─── GIVEN PASSAGE

Very common (>10% incidence) adverse effects include:

- Anorexia
- Somnolence
- Dizziness
- Agitation
- Irritability
- Confusional state
- Depression
- Diplopia
- Memory impairment
- Hypobicarbonatemia (decreased bicarbonate)

Common (1–10% incidence) adverse effects include:

- Ecchymosis (easy bruising)
- Hypersensitivity
- Affect lability
- Anxiety
- Insomnia
- Psychotic disorder
- Bradyphrenia (brain fog)
- Disturbance in attention
- Nystagmus (involuntary eye movements)
- Paraesthesia (abnormal sensations)
- Speech disorder
- Tremor
- Abdominal pain
- Constipation
- Diarrhoea
- Dyspepsia
- Nausea
- Rash
- Pruritus (excessive itching)
- Alopecia (hair loss)
- Nephrolithiasis
- Fatigue
- Influenza-like illness
- Pyrexia (fever; elevated body temperature)
- Peripheral oedema
- Weight loss

Incidence unknown

- Reproductive toxic effects

=== Interactions ===
Zonisamide and other carbonic anhydrase inhibitors such as topiramate, furosemide, and hydrochlorothiazide have been known to interfere with amobarbital, which has led to inadequate anesthetization during the Wada test. Zonisamide may also interact with other carbonic anhydrase inhibitors to increase the potential for metabolic acidosis.

Additionally, the metabolism of zonisamide is inhibited by ketoconazole, ciclosporin, miconazole, fluconazole and carbamazepine (in descending order of inhibition) due to their effects on the CYP3A4 enzyme.

Zonisamide is not known to inhibit cytochrome P450 enzymes when present at therapeutic concentrations.

──────

__EXERCISES TO COMPLETE__:
[1] According to the zonisamide passage, which enzyme is involved when certain drugs inhibit zonisamide's metabolism?
[2] List every drug that the zonisamide passage says inhibits the metabolism of zonisamide.
The material after this text plays no part here and can be ignored.

─── DATASET ENTRIES

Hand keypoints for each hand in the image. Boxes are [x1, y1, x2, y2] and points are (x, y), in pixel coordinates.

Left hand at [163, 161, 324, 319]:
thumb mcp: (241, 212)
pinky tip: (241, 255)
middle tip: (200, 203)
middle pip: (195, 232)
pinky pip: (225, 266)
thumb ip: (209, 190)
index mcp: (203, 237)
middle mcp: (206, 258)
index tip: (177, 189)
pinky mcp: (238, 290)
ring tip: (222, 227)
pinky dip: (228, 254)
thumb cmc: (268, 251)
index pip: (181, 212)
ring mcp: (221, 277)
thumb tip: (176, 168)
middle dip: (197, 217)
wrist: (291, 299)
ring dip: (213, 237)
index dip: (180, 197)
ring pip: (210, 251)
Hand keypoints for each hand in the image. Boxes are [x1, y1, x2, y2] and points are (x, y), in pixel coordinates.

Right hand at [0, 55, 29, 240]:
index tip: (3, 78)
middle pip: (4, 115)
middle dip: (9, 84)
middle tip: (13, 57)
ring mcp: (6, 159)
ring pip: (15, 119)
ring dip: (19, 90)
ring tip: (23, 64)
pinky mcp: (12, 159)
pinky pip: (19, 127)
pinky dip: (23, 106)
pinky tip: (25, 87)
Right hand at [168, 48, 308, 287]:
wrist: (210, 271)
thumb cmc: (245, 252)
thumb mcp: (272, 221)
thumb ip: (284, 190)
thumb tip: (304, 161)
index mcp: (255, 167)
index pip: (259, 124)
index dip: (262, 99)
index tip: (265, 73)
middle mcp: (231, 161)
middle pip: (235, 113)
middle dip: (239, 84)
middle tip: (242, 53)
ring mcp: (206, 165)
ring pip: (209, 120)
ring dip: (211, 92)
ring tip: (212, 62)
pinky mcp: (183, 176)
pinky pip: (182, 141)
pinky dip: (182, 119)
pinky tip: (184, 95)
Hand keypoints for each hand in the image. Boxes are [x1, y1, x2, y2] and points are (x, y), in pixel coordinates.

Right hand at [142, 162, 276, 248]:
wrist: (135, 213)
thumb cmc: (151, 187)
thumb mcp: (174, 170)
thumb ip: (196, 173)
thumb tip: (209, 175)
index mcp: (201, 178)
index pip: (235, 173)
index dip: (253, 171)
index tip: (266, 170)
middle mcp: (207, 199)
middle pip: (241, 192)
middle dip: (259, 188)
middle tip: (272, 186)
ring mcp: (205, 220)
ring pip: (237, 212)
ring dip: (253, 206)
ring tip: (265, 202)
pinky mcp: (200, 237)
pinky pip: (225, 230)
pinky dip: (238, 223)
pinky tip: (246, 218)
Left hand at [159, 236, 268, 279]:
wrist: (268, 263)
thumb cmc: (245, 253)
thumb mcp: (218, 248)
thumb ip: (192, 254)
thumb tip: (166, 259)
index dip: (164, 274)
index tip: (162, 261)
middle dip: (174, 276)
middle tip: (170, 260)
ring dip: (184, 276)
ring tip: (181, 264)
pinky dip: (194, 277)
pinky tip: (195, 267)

──────

__ANSWERS TO THE EXERCISE__:
[1] CYP3A4

[2] Ketoconazole, ciclosporin, miconazole, fluconazole, carbamazepine